» Data under study:
-- Opening Marker --

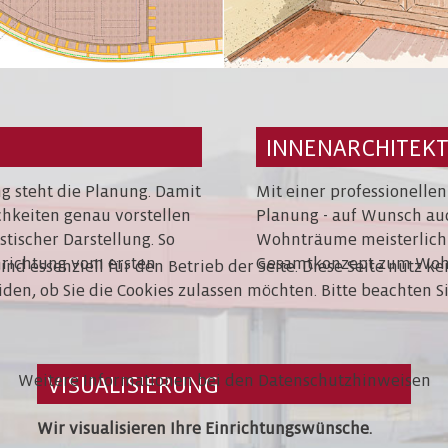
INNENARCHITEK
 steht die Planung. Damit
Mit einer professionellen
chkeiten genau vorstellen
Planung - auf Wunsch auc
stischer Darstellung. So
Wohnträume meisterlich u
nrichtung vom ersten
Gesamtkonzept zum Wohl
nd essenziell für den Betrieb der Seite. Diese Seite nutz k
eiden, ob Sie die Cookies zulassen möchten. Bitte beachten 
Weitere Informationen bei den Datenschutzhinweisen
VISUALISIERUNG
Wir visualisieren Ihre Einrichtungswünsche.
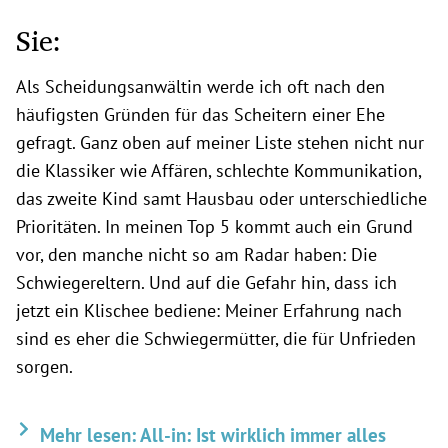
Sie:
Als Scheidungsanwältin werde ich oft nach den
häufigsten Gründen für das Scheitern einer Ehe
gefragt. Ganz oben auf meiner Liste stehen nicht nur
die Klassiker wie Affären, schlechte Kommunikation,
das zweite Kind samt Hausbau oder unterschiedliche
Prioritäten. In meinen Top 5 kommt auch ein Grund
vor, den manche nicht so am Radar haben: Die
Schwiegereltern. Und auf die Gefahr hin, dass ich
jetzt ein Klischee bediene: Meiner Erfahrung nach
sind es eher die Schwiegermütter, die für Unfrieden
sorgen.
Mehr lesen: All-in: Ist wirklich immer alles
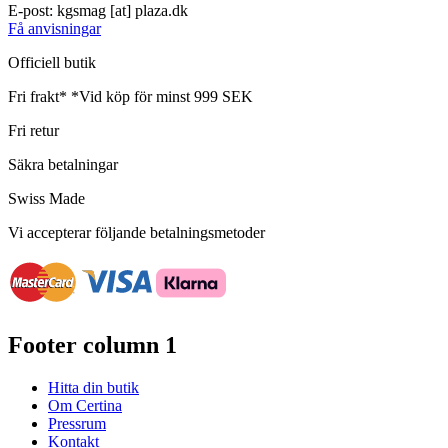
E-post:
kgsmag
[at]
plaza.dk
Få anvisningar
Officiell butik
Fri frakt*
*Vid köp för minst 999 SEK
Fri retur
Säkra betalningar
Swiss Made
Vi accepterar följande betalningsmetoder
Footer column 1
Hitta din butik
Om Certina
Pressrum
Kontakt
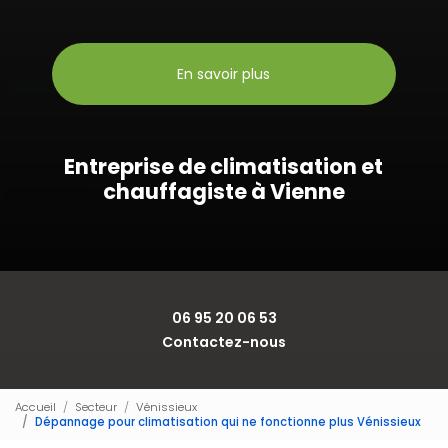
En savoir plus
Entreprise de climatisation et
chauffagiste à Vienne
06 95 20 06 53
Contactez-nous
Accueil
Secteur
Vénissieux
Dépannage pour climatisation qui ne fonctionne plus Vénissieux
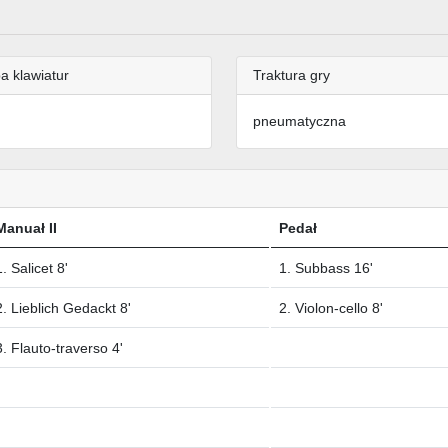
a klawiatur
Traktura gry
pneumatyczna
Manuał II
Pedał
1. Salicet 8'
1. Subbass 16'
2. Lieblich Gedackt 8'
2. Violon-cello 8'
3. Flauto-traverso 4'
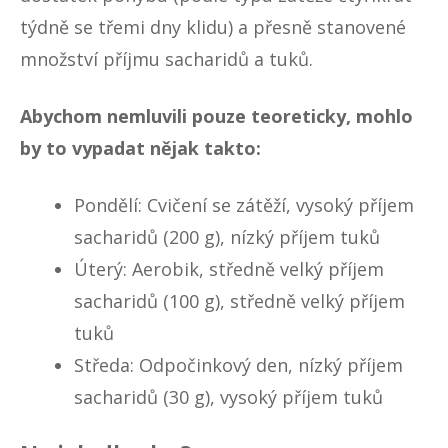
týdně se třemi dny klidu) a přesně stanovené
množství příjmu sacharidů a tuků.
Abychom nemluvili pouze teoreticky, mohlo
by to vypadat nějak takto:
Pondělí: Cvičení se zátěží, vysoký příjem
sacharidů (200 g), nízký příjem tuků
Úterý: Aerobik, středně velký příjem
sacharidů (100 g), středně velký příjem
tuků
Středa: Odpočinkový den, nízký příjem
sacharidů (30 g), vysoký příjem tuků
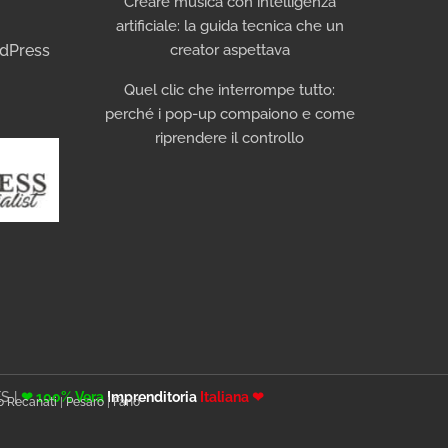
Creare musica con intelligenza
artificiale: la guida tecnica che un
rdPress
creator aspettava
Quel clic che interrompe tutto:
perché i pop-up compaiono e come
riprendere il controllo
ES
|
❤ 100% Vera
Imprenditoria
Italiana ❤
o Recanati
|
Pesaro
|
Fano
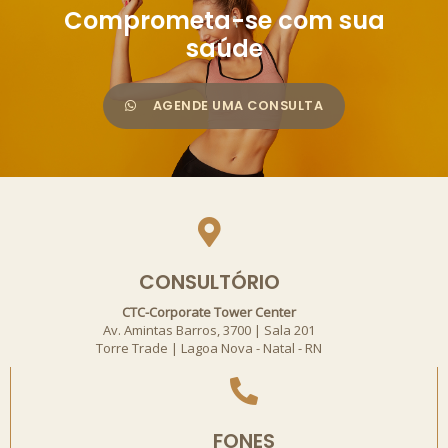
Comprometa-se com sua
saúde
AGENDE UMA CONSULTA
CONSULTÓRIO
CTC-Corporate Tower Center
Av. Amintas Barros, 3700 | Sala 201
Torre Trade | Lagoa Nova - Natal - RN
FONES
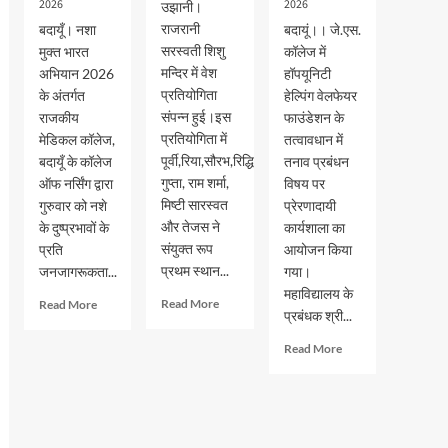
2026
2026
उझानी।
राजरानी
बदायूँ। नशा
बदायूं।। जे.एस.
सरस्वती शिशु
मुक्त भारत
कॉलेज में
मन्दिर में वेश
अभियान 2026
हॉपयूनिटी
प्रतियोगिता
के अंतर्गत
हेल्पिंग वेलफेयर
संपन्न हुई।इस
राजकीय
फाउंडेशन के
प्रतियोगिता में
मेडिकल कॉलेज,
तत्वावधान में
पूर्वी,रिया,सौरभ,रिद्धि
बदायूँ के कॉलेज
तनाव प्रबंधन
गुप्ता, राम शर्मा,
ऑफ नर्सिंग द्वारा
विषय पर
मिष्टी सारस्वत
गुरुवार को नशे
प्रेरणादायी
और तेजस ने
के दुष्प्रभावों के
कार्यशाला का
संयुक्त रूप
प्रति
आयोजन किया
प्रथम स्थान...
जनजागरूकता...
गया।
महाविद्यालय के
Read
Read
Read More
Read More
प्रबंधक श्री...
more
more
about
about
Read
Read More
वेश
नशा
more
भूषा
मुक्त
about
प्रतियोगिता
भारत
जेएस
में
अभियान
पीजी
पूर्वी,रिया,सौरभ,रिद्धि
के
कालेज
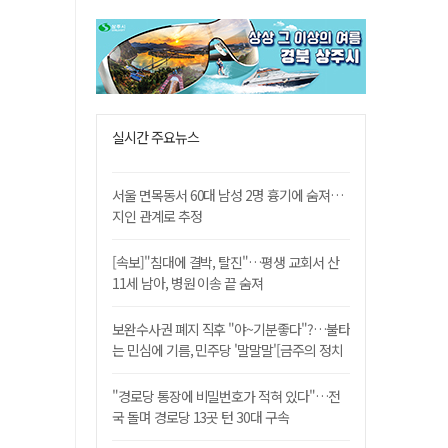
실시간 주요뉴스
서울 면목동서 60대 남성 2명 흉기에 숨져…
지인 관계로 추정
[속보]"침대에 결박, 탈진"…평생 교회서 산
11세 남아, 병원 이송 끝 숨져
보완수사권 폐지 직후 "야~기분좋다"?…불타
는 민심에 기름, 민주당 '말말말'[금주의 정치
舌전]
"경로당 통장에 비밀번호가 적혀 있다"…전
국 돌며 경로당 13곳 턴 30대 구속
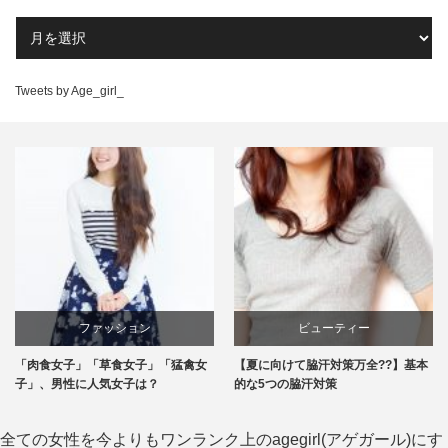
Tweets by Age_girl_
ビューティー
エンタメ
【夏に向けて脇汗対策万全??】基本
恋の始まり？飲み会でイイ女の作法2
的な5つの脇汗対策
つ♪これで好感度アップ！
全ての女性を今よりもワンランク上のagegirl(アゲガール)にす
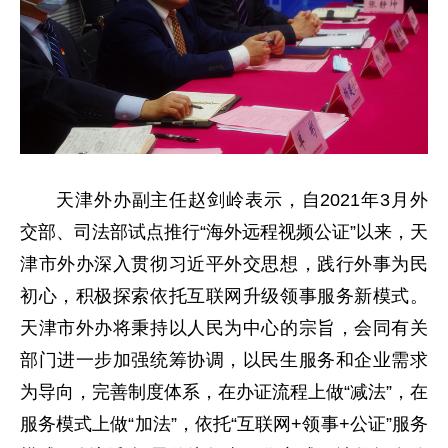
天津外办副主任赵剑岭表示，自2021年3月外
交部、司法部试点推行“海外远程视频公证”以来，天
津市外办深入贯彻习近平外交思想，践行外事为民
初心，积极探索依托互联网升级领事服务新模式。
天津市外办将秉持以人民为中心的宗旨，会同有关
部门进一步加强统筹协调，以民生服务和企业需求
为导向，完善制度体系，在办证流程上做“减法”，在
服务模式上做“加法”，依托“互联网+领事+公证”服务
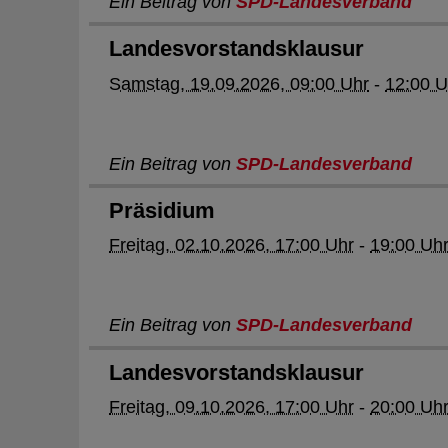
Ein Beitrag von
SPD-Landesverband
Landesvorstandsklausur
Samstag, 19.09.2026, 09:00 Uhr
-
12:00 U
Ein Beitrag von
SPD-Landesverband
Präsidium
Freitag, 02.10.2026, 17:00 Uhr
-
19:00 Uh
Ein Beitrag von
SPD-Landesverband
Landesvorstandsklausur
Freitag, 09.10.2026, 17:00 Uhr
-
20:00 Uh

-- Closing Marker --

» Try it:
Once the line with "sacharidů (30 g), vysoký příjem tuků" is found above, transcribe each line from it through the line with "つ♪これで好感度アップ！", exactly, and omit the pictures.

» Answer:
sacharidů (30 g), vysoký příjem tuků
Creare musica con intelligenza
artificiale: la guida tecnica che un
rdPress
creator aspettava
Quel clic che interrompe tutto:
perché i pop-up compaiono e come
riprendere il controllo
ES
|
❤ 100% Vera
Imprenditoria
Italiana ❤
o Recanati
|
Pesaro
|
Fano
Comprometa-se com sua
saúde
AGENDE UMA CONSULTA
CONSULTÓRIO
CTC-Corporate Tower Center
Av. Amintas Barros, 3700 | Sala 201
Torre Trade | Lagoa Nova - Natal - RN
FONES
2026
2026
उझानी।
राजरानी
बदायूँ। नशा
बदायूं।। जे.एस.
सरस्वती शिशु
मुक्त भारत
कॉलेज में
मन्दिर में वेश
अभियान 2026
हॉपयूनिटी
प्रतियोगिता
के अंतर्गत
हेल्पिंग वेलफेयर
संपन्न हुई।इस
राजकीय
फाउंडेशन के
प्रतियोगिता में
मेडिकल कॉलेज,
तत्वावधान में
पूर्वी,रिया,सौरभ,रिद्धि
बदायूँ के कॉलेज
तनाव प्रबंधन
गुप्ता, राम शर्मा,
ऑफ नर्सिंग द्वारा
विषय पर
मिष्टी सारस्वत
गुरुवार को नशे
प्रेरणादायी
और तेजस ने
के दुष्प्रभावों के
कार्यशाला का
संयुक्त रूप
प्रति
आयोजन किया
प्रथम स्थान...
जनजागरूकता...
गया।
महाविद्यालय के
Read
Read
Read More
Read More
प्रबंधक श्री...
more
more
about
about
Read
Read More
वेश
नशा
more
भूषा
मुक्त
about
प्रतियोगिता
भारत
जेएस
में
अभियान
पीजी
पूर्वी,रिया,सौरभ,रिद्धि
के
कालेज
실시간 주요뉴스
서울 면목동서 60대 남성 2명 흉기에 숨져…
지인 관계로 추정
[속보]"침대에 결박, 탈진"…평생 교회서 산
11세 남아, 병원 이송 끝 숨져
보완수사권 폐지 직후 "야~기분좋다"?…불타
는 민심에 기름, 민주당 '말말말'[금주의 정치
舌전]
"경로당 통장에 비밀번호가 적혀 있다"…전
국 돌며 경로당 13곳 턴 30대 구속
Tweets by Age_girl_
ビューティー
エンタメ
【夏に向けて脇汗対策万全??】基本
恋の始まり？飲み会でイイ女の作法2
的な5つの脇汗対策
つ♪これで好感度アップ！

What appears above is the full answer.